The migrated sift v0 repository: the uv project wrapping the legacy script, pyproject.toml with ruff/pyright config, the hash-locked uv.lock, the CI workflow, the migration spec, and ADR-001-toolchain.md. Commit all of it. Do not commit any real API keys or .env — the later modules add secrets handling.

AI acceleration

Have the copilot generate the entire skeleton — pyproject.toml, CI YAML, the wrapping module — from your spec, then review the diff against the spec rather than reading it cold. The high-value catch is the copilot's defaults: it will tend to emit pip/requirements.txt, skip the lockfile hashes, and leave types off. Fixing those is the whole point — you're reviewing the AI's setup, which is where this class of risk actually lives.

Connects forward

This skeleton is the home for every later module: Module 02 adds pydantic validation inside it, Module 04 makes it async, Module 09 hardens the very supply-chain gate you started here.

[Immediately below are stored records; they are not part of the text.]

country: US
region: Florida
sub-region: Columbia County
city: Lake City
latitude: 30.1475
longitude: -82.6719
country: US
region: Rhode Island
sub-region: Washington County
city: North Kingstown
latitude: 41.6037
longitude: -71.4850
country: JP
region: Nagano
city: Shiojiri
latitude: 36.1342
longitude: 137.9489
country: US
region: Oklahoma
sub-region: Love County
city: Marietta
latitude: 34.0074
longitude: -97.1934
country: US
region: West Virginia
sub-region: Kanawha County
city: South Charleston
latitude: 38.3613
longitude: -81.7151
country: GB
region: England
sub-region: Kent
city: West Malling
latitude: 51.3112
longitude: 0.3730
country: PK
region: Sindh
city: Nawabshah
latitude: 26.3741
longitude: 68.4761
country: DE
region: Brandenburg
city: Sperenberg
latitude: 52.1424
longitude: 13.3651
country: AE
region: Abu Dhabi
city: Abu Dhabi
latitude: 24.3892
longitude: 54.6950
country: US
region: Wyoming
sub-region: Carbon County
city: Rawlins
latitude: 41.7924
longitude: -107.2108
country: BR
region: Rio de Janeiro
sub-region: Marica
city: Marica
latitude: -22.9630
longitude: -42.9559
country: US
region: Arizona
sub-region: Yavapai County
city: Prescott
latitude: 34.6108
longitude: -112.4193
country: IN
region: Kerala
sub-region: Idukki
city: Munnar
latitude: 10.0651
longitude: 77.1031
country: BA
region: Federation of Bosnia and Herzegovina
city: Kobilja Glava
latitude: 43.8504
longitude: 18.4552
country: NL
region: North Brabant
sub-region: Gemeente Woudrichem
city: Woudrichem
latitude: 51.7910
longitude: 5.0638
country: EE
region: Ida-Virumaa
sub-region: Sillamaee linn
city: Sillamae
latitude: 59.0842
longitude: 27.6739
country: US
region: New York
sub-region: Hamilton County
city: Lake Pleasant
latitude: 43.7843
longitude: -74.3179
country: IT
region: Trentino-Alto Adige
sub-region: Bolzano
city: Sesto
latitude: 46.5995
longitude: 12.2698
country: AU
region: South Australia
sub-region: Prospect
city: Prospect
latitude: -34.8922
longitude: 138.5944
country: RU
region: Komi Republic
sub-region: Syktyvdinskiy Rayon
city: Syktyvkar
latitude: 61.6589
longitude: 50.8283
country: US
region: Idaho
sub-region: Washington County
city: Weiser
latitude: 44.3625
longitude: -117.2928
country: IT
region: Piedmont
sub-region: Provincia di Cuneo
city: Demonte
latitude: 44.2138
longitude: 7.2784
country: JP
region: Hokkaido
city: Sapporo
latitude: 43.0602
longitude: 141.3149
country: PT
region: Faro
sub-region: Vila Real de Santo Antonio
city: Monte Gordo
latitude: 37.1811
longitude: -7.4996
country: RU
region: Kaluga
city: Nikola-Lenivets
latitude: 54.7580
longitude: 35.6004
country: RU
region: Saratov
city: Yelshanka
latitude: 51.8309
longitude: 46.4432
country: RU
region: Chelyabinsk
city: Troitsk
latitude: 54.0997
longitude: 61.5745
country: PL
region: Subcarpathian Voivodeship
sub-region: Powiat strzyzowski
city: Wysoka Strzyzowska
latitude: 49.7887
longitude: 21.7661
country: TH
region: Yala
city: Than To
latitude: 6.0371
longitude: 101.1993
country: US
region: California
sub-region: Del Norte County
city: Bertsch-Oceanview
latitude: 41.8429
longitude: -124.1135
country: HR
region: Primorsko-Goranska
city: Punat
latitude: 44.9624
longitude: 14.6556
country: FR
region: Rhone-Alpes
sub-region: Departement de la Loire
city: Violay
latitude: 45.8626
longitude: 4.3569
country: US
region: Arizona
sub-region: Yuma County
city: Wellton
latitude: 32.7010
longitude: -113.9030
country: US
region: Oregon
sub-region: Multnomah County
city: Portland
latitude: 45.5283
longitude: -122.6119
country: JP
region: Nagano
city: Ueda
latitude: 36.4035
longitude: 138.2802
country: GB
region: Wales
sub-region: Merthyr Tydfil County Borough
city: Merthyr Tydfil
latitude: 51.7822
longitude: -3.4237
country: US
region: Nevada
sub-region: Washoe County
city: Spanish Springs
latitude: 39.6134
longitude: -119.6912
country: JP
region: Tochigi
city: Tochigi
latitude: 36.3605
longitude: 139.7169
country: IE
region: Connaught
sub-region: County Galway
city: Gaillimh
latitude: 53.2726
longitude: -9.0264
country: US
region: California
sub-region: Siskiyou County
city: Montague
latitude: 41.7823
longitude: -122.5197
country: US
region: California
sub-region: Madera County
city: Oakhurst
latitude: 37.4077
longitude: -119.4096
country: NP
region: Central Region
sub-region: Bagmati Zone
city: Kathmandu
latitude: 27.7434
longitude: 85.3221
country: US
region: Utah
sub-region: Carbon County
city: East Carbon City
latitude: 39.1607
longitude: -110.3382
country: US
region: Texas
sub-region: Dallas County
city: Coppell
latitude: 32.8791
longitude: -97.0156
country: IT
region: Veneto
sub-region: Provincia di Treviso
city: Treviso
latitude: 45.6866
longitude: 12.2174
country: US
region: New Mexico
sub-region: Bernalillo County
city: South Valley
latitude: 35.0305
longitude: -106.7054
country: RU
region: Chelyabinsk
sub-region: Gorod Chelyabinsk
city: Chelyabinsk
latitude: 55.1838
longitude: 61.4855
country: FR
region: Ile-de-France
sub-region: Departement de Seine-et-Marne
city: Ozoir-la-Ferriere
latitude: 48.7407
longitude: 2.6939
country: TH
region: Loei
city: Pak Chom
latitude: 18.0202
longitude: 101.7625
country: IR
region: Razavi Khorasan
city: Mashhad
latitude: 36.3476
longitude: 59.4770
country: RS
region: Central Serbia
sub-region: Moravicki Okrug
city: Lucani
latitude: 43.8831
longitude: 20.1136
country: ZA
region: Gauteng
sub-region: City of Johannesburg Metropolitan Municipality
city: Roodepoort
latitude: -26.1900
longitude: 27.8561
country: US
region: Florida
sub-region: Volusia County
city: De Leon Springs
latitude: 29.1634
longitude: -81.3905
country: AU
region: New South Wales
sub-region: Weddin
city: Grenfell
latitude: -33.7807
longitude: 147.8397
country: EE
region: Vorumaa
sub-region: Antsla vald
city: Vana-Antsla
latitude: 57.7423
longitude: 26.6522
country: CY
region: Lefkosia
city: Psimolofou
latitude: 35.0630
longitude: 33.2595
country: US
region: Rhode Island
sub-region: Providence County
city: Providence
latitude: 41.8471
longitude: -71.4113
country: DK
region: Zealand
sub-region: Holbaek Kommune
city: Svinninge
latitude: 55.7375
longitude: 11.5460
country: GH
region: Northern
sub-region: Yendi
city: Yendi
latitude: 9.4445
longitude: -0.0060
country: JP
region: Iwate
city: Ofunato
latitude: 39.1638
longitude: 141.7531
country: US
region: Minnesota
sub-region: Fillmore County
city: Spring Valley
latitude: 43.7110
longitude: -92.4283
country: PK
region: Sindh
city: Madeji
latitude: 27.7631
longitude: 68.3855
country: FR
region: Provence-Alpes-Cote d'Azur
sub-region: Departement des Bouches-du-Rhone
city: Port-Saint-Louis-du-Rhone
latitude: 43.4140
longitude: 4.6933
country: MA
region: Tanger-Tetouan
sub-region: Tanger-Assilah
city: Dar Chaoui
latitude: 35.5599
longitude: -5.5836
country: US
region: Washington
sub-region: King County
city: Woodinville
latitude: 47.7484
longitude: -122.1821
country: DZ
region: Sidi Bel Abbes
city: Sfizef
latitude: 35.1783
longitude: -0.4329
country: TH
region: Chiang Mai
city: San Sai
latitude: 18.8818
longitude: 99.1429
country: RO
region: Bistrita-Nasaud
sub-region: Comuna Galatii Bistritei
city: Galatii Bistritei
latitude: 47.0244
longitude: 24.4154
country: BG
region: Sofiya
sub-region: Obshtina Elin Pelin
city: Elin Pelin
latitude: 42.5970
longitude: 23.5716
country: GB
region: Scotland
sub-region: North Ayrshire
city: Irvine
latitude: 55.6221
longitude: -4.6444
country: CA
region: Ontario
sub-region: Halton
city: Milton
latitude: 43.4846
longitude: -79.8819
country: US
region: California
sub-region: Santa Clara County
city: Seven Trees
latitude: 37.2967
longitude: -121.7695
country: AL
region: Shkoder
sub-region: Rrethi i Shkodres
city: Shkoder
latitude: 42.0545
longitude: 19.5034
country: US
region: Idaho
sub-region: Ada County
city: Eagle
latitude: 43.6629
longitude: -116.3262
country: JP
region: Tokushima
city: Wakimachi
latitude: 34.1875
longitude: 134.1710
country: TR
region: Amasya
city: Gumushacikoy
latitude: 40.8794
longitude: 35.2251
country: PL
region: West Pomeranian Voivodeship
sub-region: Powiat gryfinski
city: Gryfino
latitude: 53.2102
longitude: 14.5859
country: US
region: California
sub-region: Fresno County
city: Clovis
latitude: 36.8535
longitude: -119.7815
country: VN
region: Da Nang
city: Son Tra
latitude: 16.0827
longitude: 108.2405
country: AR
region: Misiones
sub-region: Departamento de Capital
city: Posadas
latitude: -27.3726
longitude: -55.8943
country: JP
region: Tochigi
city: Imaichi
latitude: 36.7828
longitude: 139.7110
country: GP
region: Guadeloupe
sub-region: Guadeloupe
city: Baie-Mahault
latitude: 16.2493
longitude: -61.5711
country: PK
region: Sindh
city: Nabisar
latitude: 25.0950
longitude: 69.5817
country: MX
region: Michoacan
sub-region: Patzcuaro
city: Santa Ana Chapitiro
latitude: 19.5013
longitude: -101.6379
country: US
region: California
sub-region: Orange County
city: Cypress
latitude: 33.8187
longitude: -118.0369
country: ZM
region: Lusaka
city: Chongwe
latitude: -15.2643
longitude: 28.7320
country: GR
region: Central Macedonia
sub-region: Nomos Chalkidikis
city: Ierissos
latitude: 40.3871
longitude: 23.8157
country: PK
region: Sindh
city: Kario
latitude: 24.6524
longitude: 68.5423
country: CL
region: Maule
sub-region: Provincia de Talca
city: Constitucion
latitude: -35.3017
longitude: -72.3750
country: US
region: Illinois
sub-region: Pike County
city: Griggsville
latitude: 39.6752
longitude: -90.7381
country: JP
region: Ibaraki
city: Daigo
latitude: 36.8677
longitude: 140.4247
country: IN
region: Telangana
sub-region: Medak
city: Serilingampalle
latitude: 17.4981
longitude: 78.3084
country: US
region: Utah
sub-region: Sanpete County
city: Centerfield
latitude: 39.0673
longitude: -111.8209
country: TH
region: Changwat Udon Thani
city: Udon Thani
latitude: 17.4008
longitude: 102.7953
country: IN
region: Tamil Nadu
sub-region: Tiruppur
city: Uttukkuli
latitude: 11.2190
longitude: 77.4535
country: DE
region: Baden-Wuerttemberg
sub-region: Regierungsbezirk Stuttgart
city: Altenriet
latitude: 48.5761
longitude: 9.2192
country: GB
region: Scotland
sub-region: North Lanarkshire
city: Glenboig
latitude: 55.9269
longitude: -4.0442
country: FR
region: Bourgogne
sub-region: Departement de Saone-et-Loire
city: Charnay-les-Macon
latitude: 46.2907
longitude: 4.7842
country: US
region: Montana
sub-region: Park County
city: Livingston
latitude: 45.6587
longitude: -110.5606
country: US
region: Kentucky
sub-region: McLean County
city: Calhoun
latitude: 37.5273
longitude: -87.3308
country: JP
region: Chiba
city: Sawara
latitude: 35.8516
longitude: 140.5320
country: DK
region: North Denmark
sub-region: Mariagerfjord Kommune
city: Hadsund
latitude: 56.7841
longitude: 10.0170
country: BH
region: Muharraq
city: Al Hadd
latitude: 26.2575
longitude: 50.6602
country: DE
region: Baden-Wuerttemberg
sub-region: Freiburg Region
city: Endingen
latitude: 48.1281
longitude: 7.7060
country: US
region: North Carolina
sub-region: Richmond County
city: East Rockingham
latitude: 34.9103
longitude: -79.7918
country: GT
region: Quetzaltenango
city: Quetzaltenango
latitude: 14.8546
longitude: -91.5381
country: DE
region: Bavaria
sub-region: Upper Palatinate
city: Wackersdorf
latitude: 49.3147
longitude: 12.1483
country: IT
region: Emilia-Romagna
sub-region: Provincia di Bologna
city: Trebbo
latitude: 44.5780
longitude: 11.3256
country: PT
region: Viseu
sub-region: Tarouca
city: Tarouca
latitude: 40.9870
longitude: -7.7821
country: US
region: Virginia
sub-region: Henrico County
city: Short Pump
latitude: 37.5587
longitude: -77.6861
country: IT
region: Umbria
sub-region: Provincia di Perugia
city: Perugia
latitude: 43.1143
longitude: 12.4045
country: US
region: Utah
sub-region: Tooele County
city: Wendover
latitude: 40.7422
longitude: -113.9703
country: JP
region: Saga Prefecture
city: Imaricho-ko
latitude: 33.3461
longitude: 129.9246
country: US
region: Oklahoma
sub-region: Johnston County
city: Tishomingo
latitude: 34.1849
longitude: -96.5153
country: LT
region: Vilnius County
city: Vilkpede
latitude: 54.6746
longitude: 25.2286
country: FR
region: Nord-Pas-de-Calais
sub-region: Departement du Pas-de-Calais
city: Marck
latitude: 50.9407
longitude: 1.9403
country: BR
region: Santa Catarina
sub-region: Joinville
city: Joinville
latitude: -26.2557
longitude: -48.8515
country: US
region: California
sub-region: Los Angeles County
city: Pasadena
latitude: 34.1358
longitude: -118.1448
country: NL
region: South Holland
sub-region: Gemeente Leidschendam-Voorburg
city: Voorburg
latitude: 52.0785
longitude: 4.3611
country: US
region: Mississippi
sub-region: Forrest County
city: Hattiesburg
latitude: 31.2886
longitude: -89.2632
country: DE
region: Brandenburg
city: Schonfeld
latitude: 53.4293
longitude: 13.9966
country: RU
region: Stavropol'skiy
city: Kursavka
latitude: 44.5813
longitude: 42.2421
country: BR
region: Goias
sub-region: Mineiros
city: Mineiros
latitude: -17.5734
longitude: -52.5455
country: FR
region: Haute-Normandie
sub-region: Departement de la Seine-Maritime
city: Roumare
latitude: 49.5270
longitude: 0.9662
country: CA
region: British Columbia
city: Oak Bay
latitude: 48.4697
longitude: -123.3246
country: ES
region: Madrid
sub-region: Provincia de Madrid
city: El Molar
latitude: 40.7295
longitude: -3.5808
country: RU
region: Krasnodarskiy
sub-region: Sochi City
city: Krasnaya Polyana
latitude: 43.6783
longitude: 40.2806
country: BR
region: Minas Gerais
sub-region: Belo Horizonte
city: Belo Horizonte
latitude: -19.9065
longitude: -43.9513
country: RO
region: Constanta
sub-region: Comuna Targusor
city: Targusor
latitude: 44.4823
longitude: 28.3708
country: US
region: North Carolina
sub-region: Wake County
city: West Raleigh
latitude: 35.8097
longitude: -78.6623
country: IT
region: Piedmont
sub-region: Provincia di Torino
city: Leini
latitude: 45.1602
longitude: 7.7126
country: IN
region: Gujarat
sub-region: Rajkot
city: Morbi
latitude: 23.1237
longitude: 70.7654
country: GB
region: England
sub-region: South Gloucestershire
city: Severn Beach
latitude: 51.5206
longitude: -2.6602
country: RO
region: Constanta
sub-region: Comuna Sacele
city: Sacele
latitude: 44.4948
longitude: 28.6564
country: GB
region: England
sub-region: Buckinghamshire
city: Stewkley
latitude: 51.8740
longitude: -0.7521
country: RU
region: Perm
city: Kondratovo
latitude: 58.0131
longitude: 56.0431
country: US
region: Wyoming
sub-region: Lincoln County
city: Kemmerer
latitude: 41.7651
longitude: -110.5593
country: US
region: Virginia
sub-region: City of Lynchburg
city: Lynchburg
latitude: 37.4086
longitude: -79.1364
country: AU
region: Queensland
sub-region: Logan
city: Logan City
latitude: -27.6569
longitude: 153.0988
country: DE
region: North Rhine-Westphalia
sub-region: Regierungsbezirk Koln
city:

The strangler-fig migration muscle returns in Track 06 (brownfield AD tiering) and Track 10 (click-ops → IaC), where a big-bang cutover means a real outage.

Marketable proof

"I migrate legacy Python into a modern uv/ruff/pyright project with a hash-locked supply-chain gate in CI, using a spec-driven workflow to direct and review AI-generated code — without breaking the running script."

Stretch (optional)

  • Add pip-audit (or uv's audit) to the CI gate and make it fail on a known-vulnerable pinned dependency — a preview of Module 09's supply-chain work.
  • Reproduce the torchtriton class in miniature: stand up a tiny private index, show how an unpinned install resolves the public shadowing package, then show the hash-locked install refusing it.